La primera dama estadounidense, Laura Bush, confirmó que planea publicar sus memorias y que ya se ha reunido con varias casas editoriales. "He hablado con varias editoras, pero nada ha pasado aún, sólo unas pocas visitas", dijo en una entrevista telefónica para hablar de su programa especial sobre la Casa Blanca, a transmitirse próximamente en el canal de cable History Channel.
A principios de mes la AP reportó un posible libro de Bush citando a tres ejecutivos editoriales al tanto de las negociaciones, que solicitaron anonimato por estar el proyecto en sus etapas iniciales y tratarse de un asunto estrictamente confidencial.
Los ejecutivos dijeron que Bush es representada por el abogado de Washington Robert Barnett, cuyos clientes incluyen al ex presidente Bill Clinton, la senadora Hillary Rodham Clinton y el senador Edward Kennedy.
Barnett, quien trabajó con Bush cuando ella y su hija Jenna colaboraron en un libro para niños, se negó a hacer declaraciones.
Las memorias de Laura Bush podrían ser una versión política de "Garbo Speaks". El público ha estado fascinado con la primera dama, quien dijo poco sobre sí misma y cuya vida ya es un éxito literario a modo de ficción en la novela de Curtis Sittenfeld "American Wife".
Mientras Nancy Reagan ajustó cuentas con viejos enemigos como el ex jefe del estado mayor de la Casa Blanca Donald Regan en "My Turn", un ejecutivo editorial dijo que Laura Bush prometió escribir un libro positivo, con un mínimo de críticas. El ejecutivo pidió no ser identificado, también citando confidencialidad.
Las editoriales tienen un gran respeto por la primera dama, otrora maestra de escuela conocida por su pasión por la lectura. Un acuerdo para un libro, aún en medio de una crisis económica, podría valer por lo menos tanto como el libro de Hillary Clinton "Living History" (US$8 millones).

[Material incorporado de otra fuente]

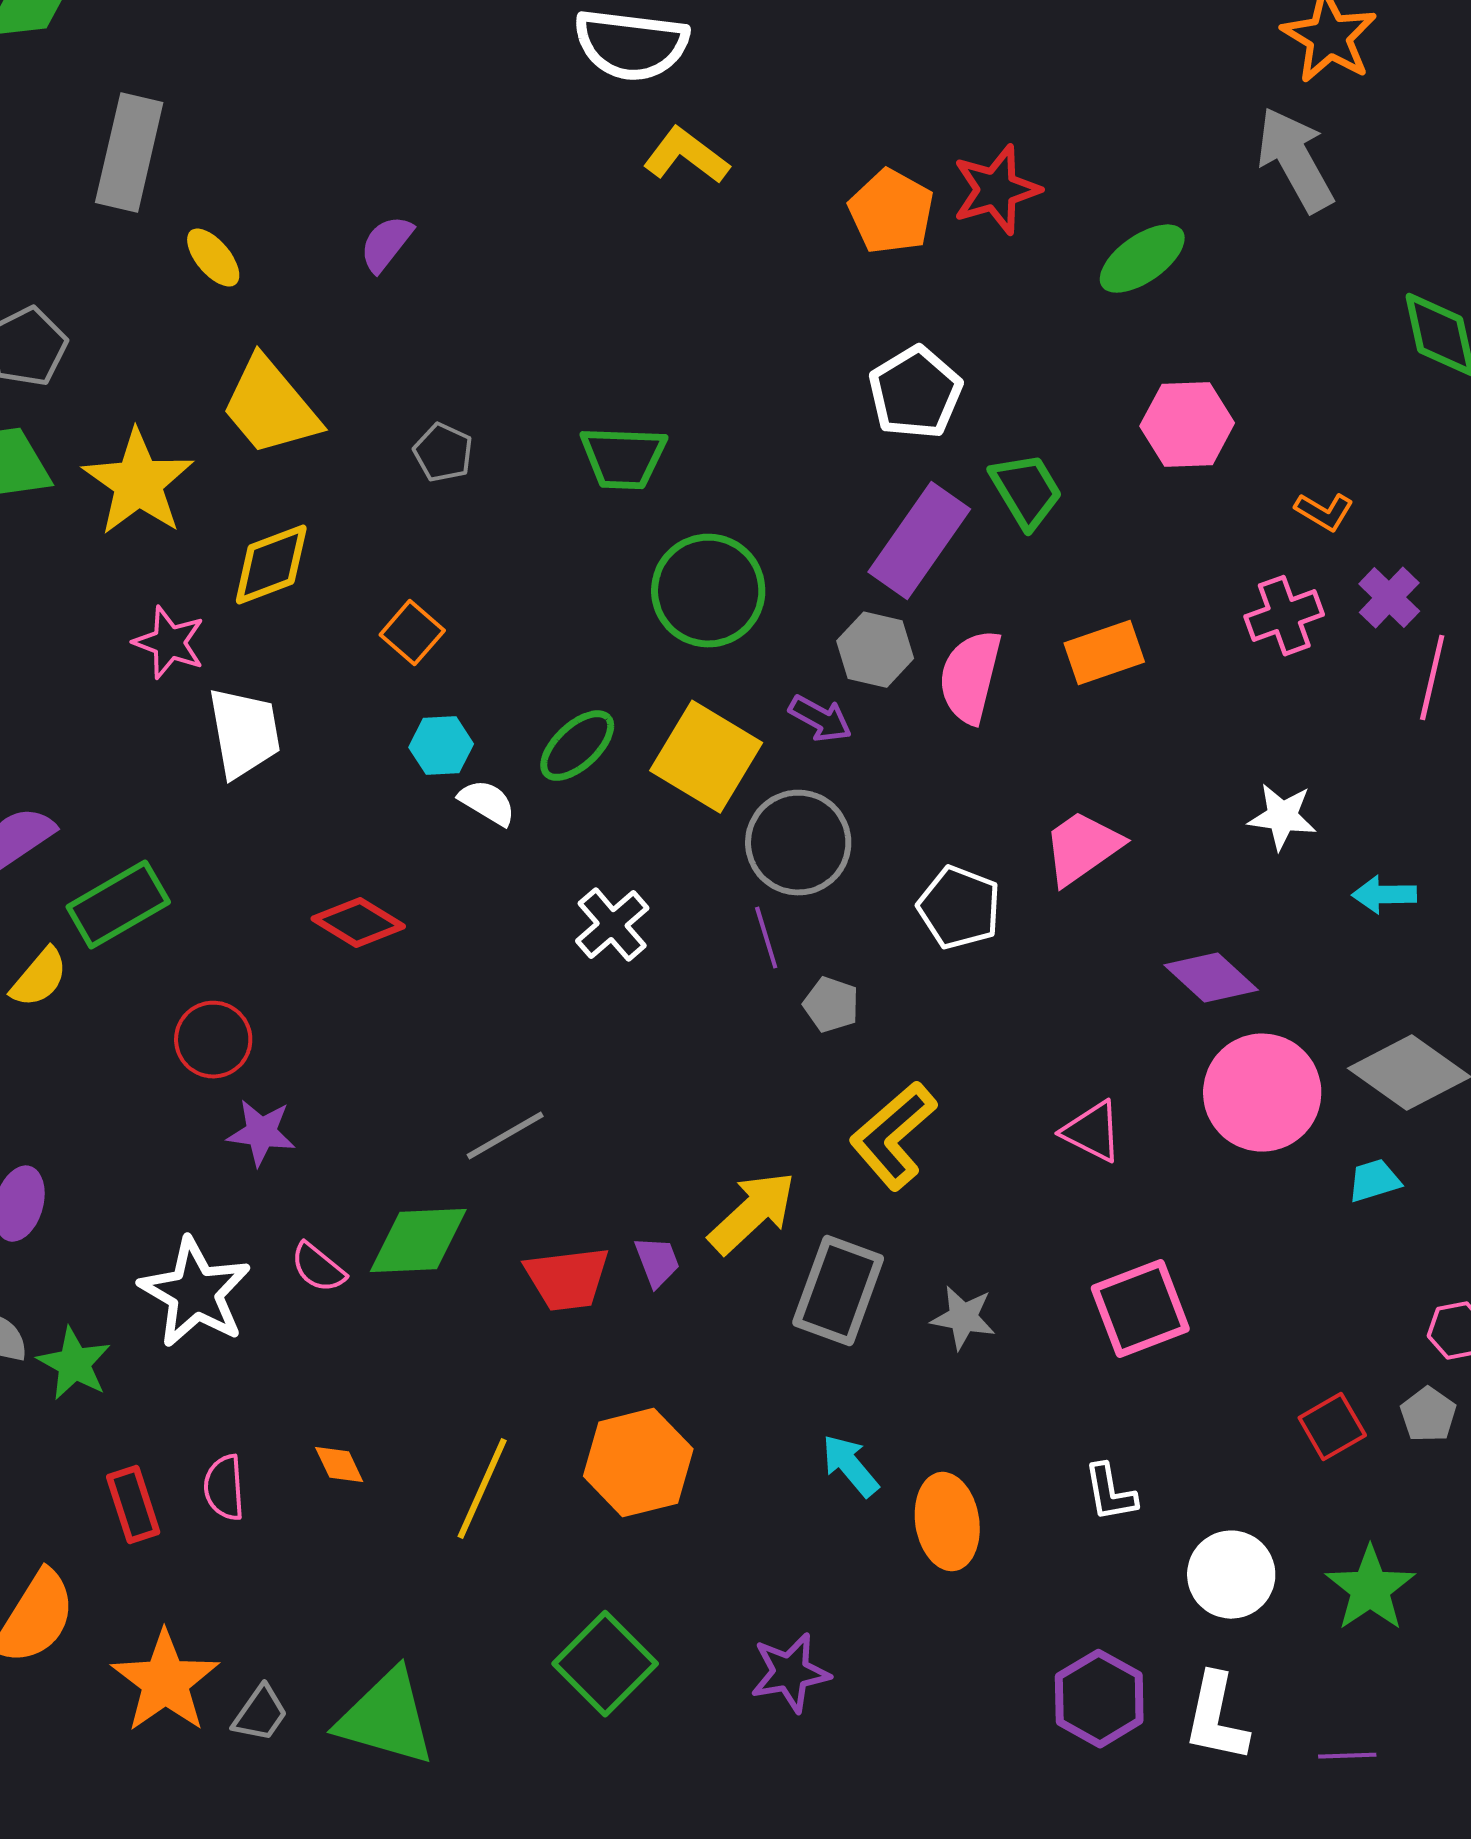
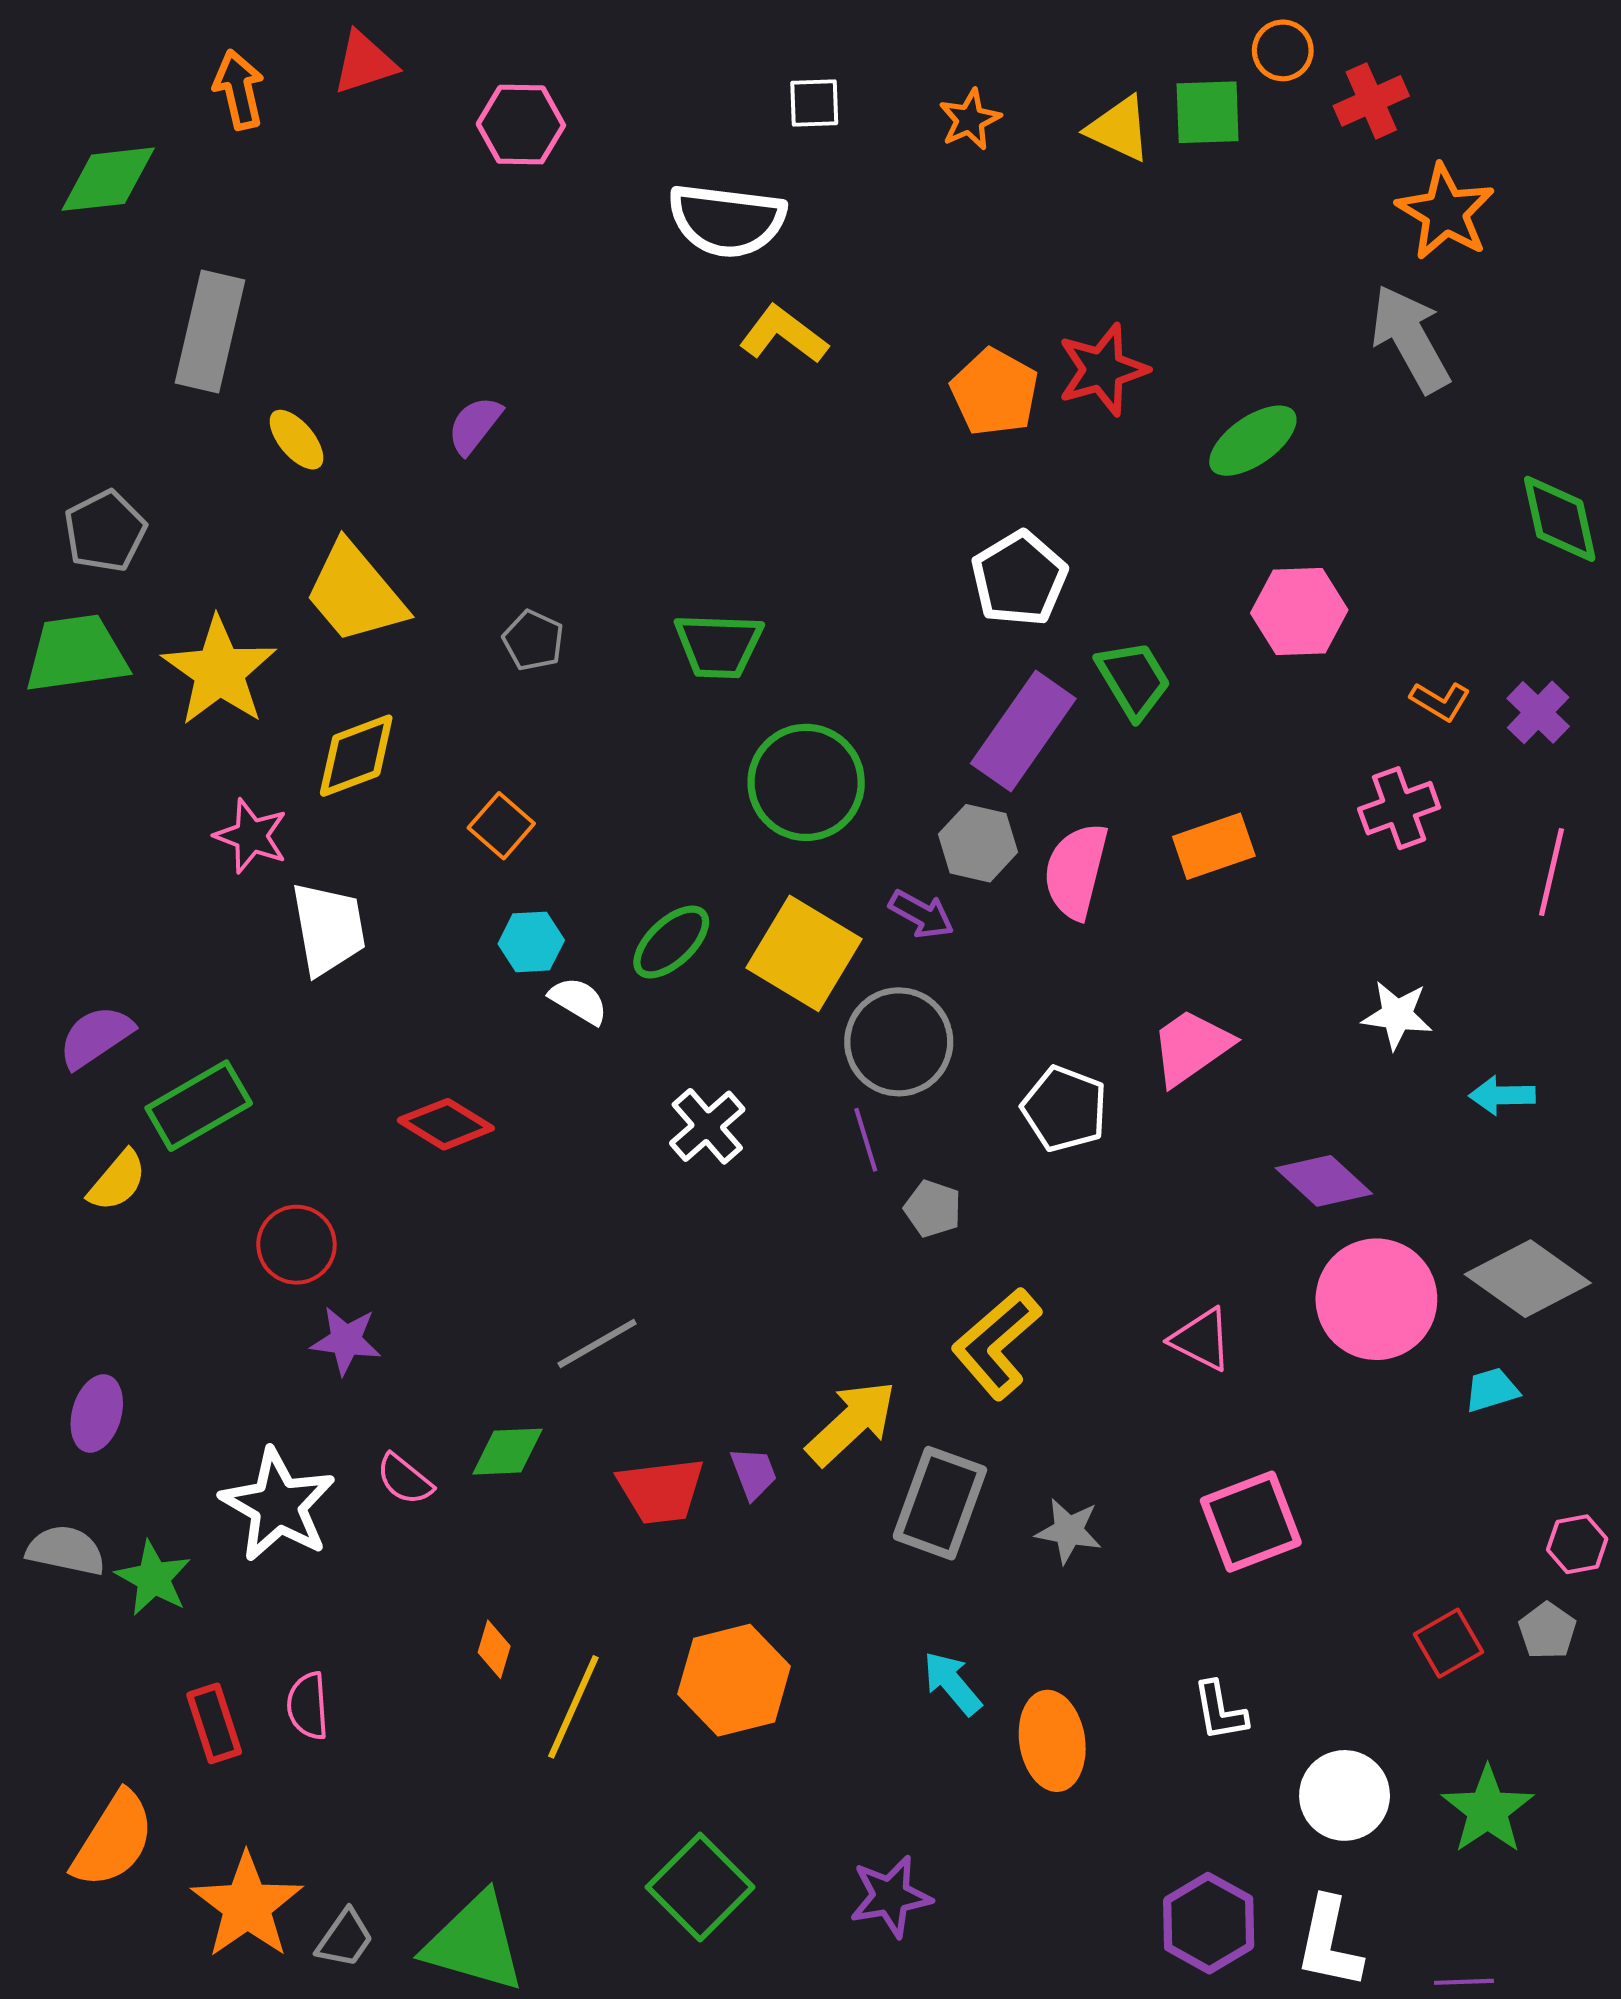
purple cross: (1389, 598) -> (1538, 712), moved
green diamond: (418, 1241) -> (508, 1452), size x0.7
orange diamond: (339, 1465) -> (494, 1649), moved, turned 42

Libros de las recientes primeras damas, incluyendo a la suegra de Laura Bush, Barbara Bush, han tenido más atractivo comercial que los de ex presidentes.
El Presidente Bush dijo recientemente que él también quería escribir un libro, pero aún tendría que conseguir una propuesta. Las editoriales, apuntando su bajo nivel de aceptación, lo han exhortado a esperar.